GIURISPRUDENZA
Autori: Laura Opilio e Luca Cristini
ASSINEWS 381 – Gennaio 2026
IRRILEVANZA DEL CANALE DISTRIBUTIVO E CENTRALITÀ DELLA QUALIFICAZIONE FINANZIARIA DEL PRODOTTO
Nota a Cass. civ., Sez. III, Ord., 24 settembre 2025, n. 26079
La questione affrontata dalla Suprema Corte ha riguardato l’ambito dei prodotti finanziari emessi dalle imprese di assicurazione, ai sensi dell’articolo 1, comma 1, lettera w-bis, del D.Lgs. n. 58/1998 e s.m.i. (“TUF”, il Testo unico delle disposizioni in materia di intermediazione finanziaria). La giurisprudenza aveva già espresso orientamenti indirizzati ad una lettura unitaria e sostanzialistica dei prodotti finanziari assicurativi, ma permanevano incertezze applicative e contrasti circa l’importanza del canale distributivo di riferimento – assicurativo rispetto a quello bancario – con evidenti incertezze attorno agli obblighi informativi che caratterizzano questi prodotti.
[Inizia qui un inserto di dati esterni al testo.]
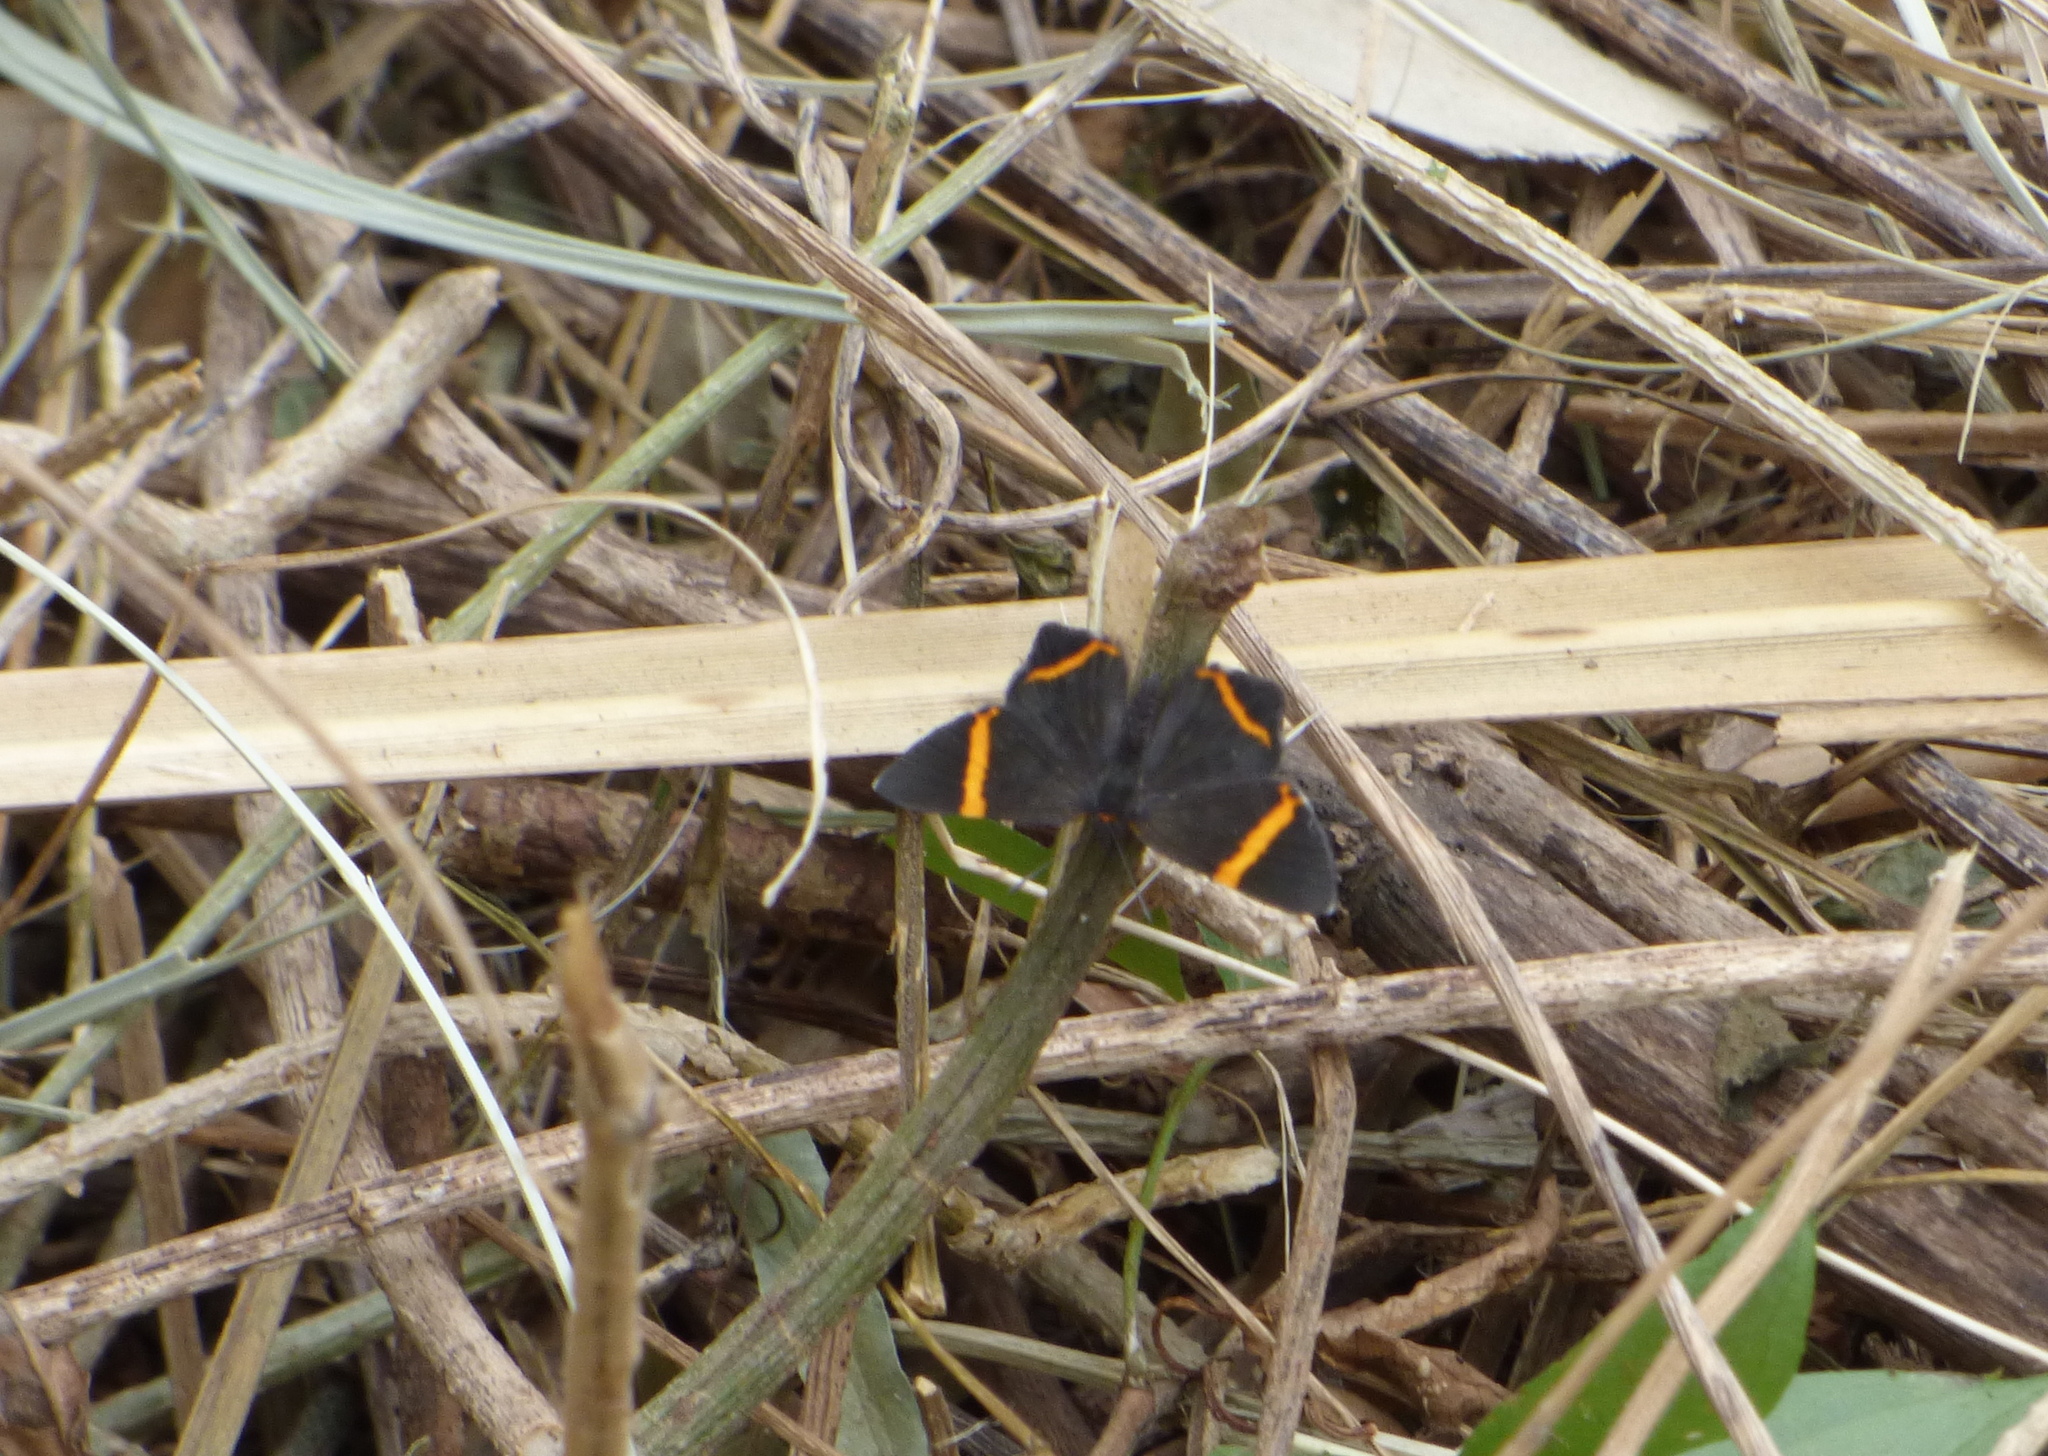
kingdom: Animalia
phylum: Arthropoda
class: Insecta
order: Lepidoptera
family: Riodinidae
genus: Riodina
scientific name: Riodina lysippoides
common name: Little dancer metalmark
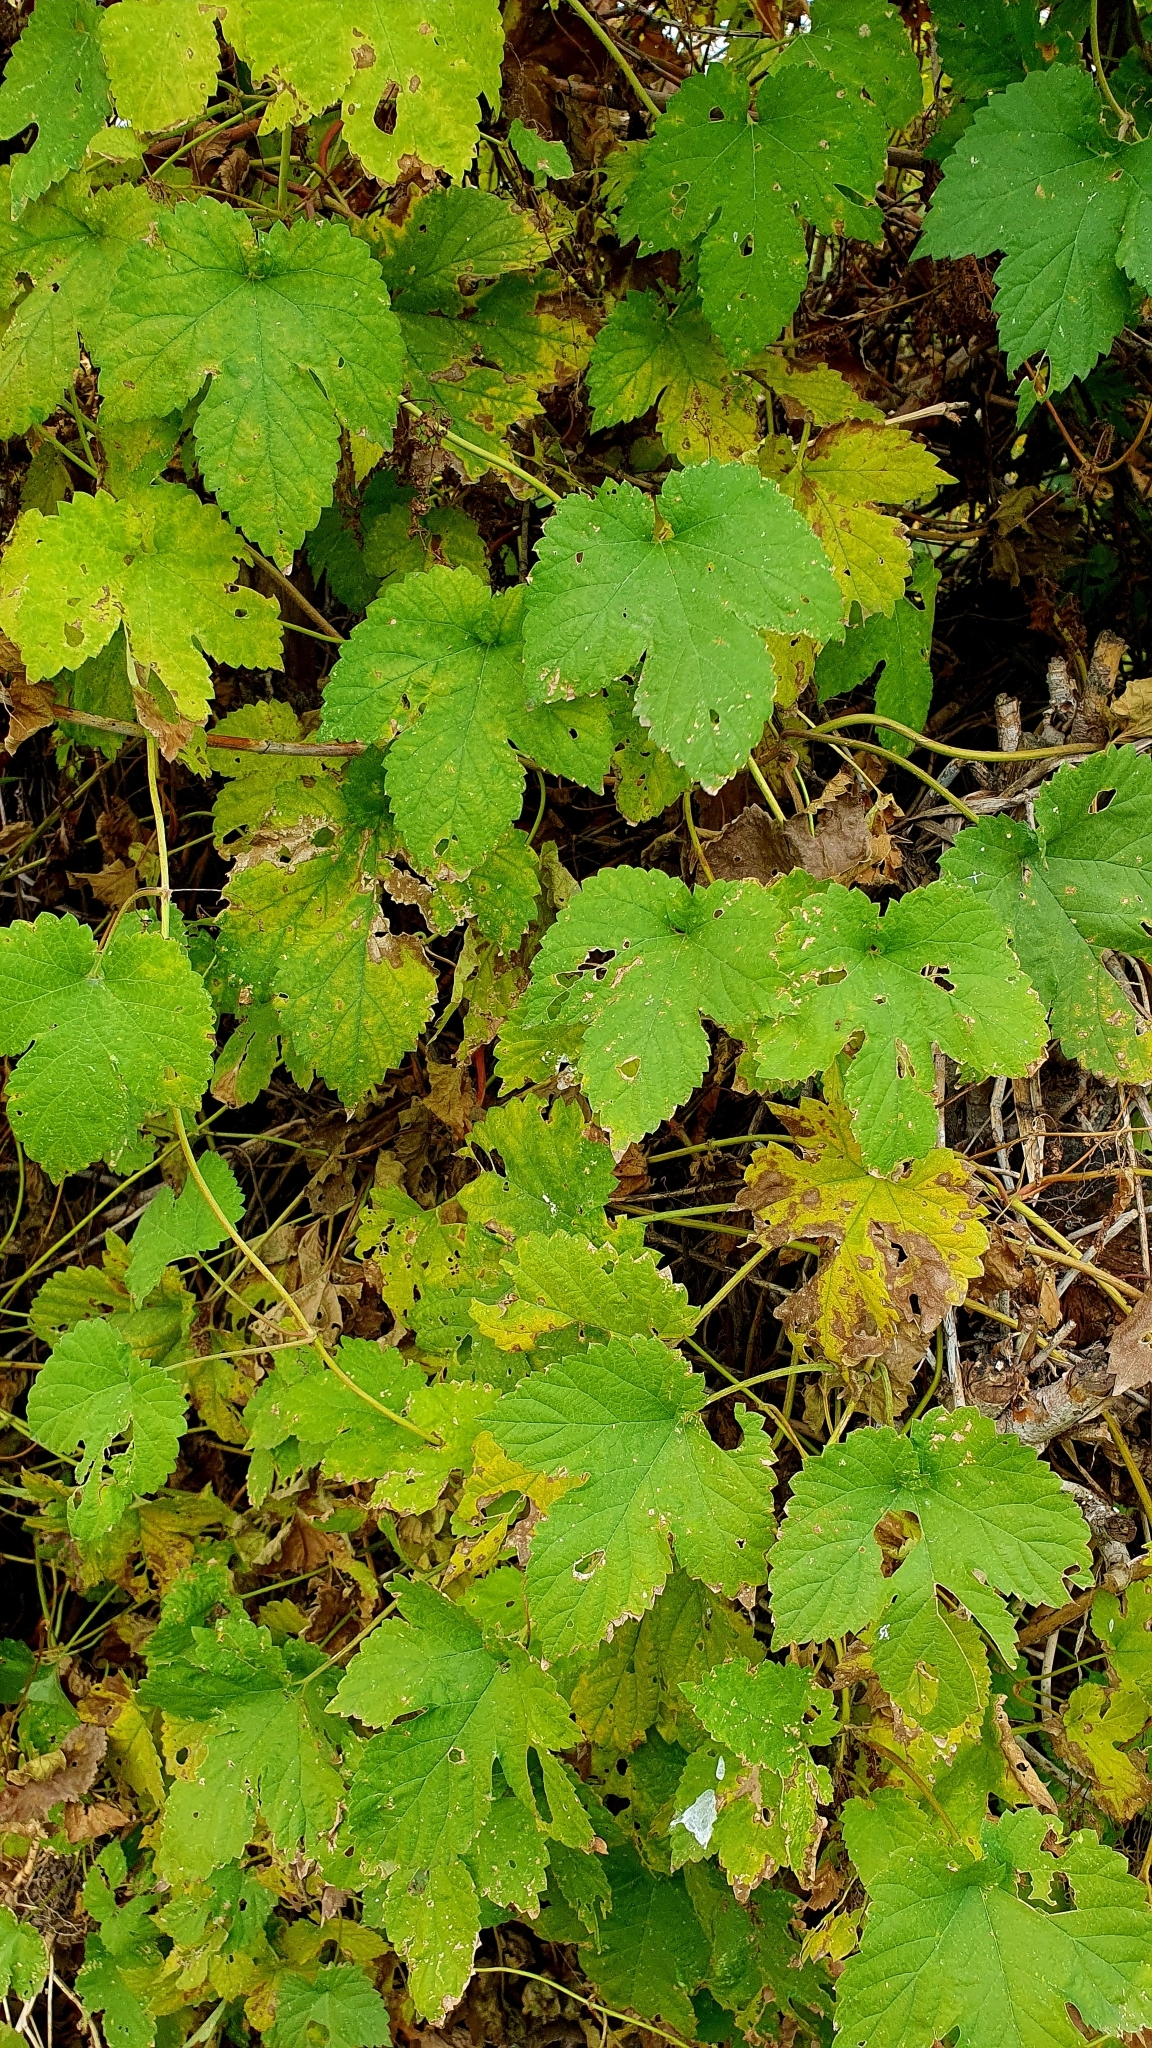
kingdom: Plantae
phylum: Tracheophyta
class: Magnoliopsida
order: Rosales
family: Cannabaceae
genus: Humulus
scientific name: Humulus lupulus
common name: Hop
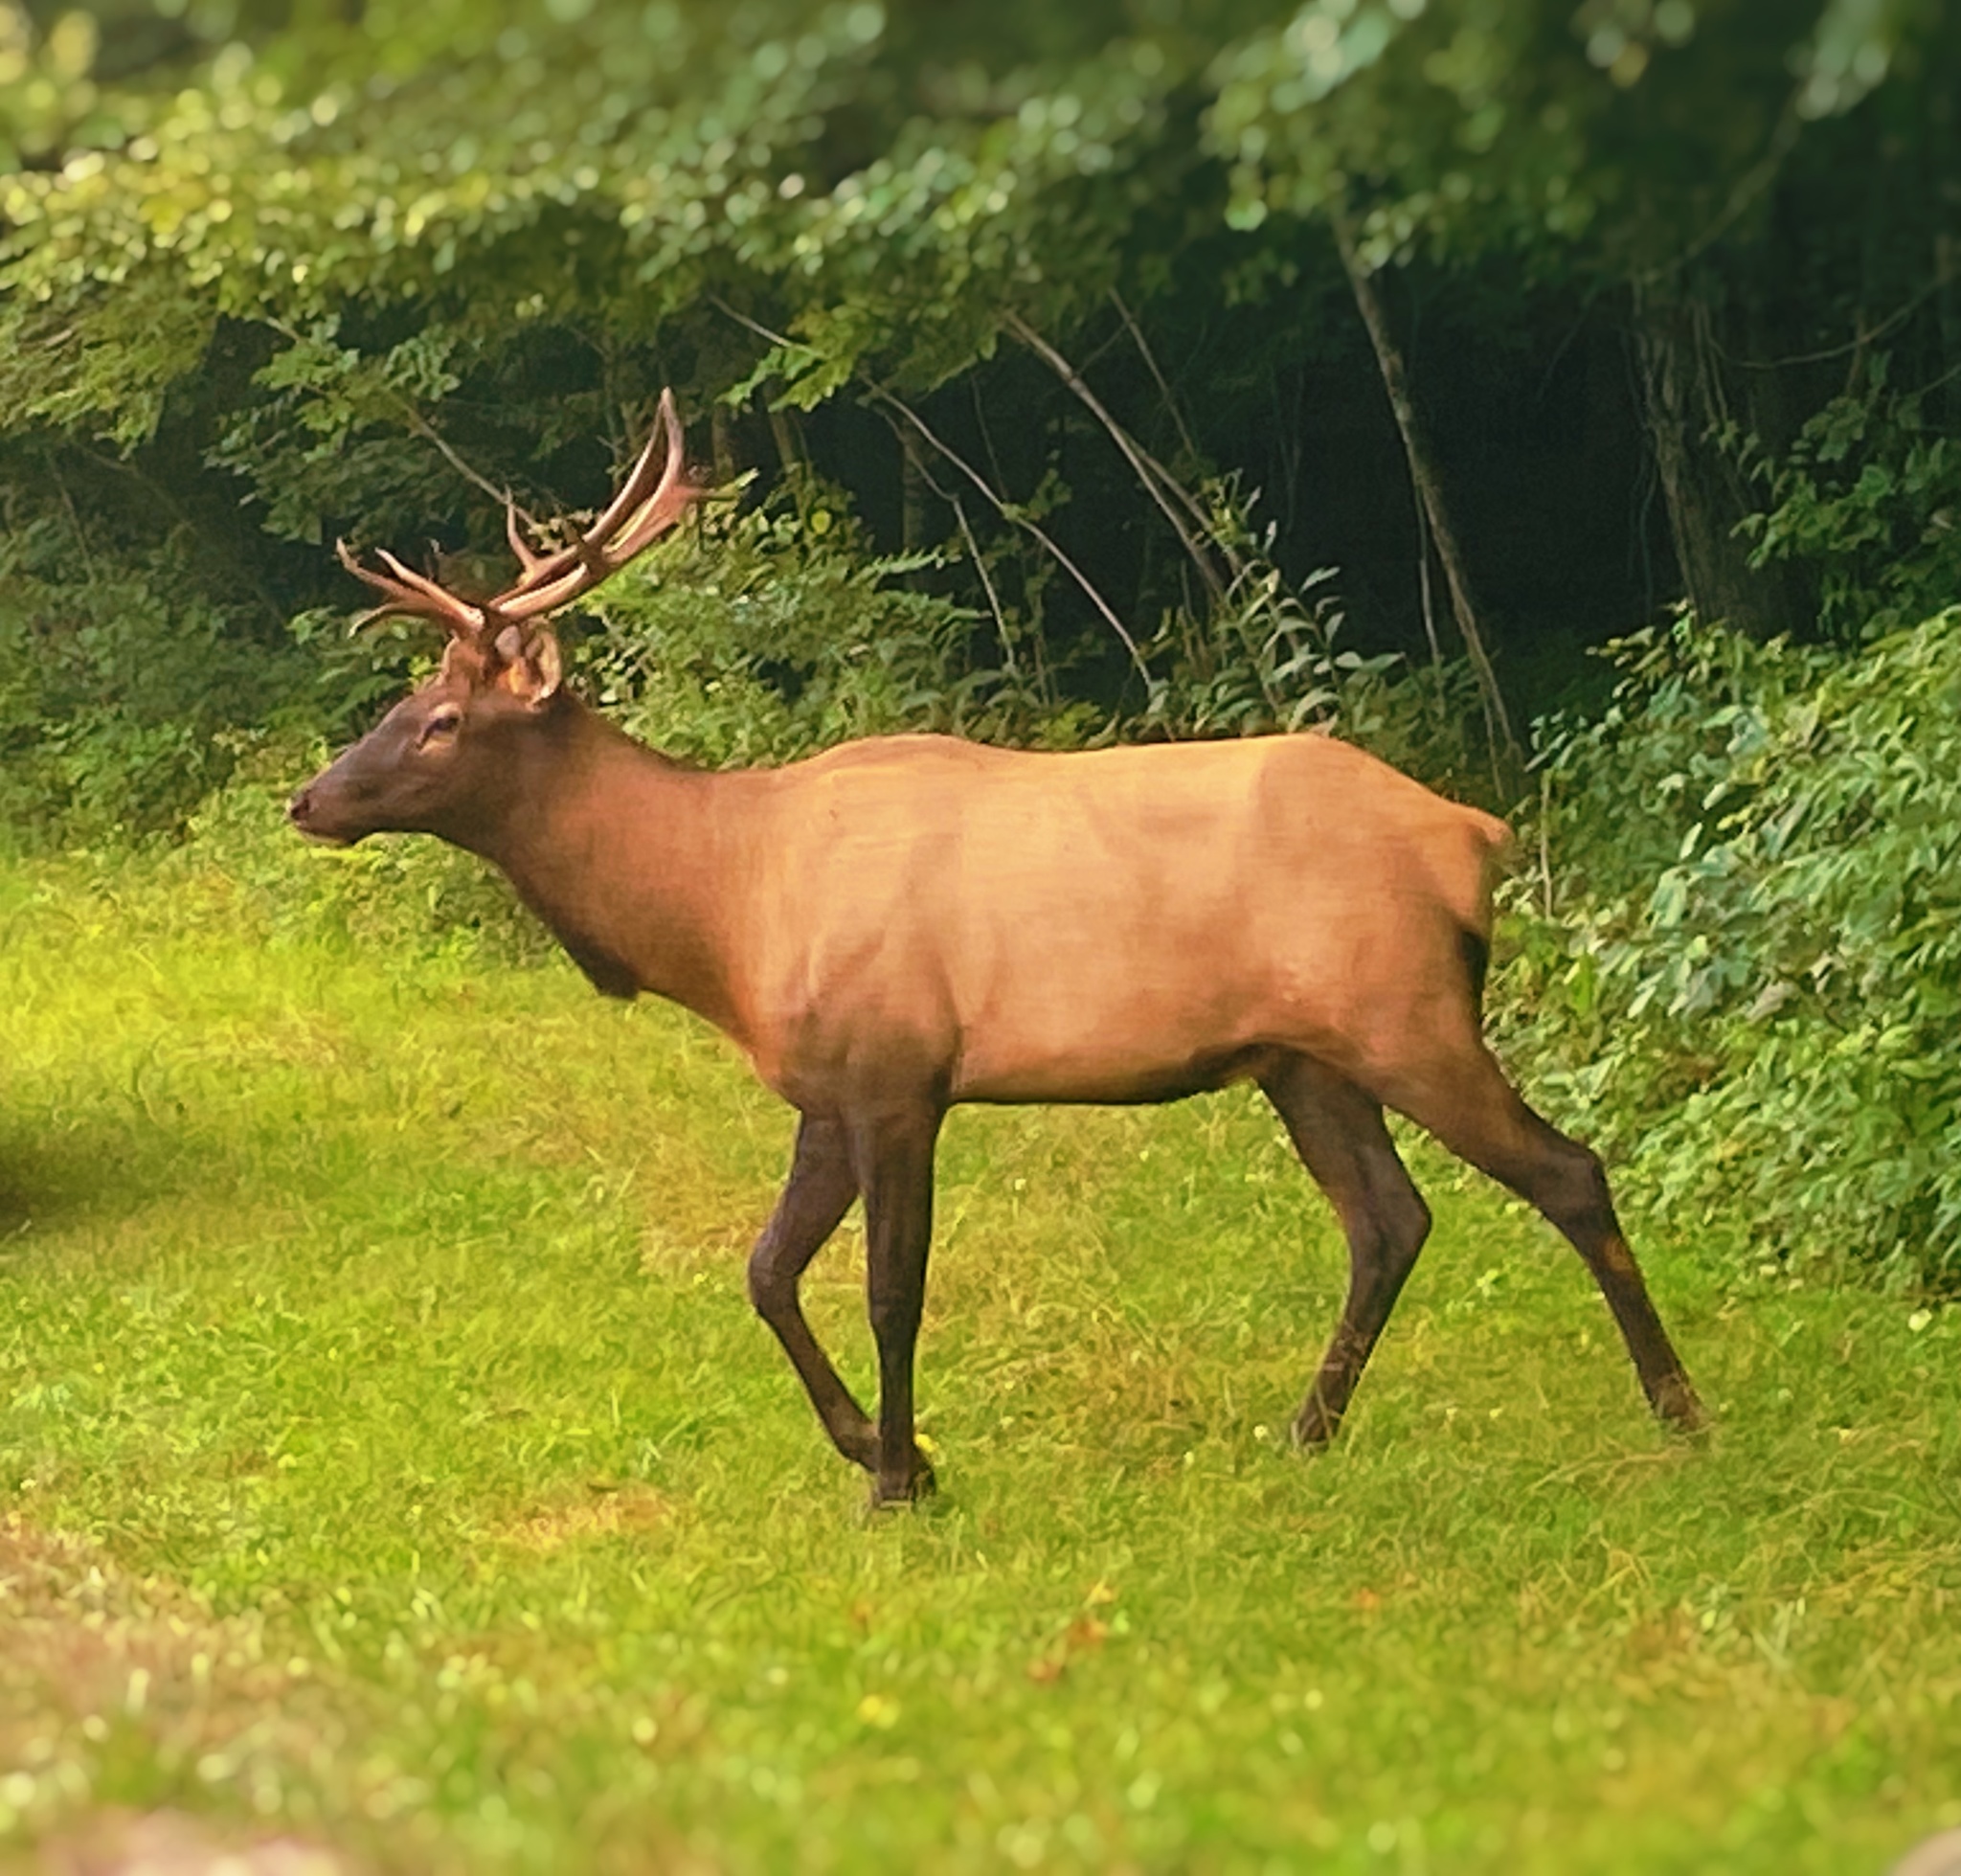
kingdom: Animalia
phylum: Chordata
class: Mammalia
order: Artiodactyla
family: Cervidae
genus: Cervus
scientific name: Cervus elaphus
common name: Red deer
Pare opportuno, per completezza, segnalare che le novità normative intervenute dopo quelle vigenti nei primi gradi di giudizio a cui la pronuncia in commento si riferisce, hanno in parte semplificato il problema della disciplina applicabile alle polizze unit linked.
Il legislatore, infatti, dapprima con il D.Lgs. n. 303/2006 (attuativo della delega contenuta nell’articolo 46 della L. n. 262/2005), ha stabilito che per l’intermediazione di tali prodotti si doveva fare riferimento alle norme di cui agli articoli 21 e 23 del TUF e alla regolamentazione CONSOB.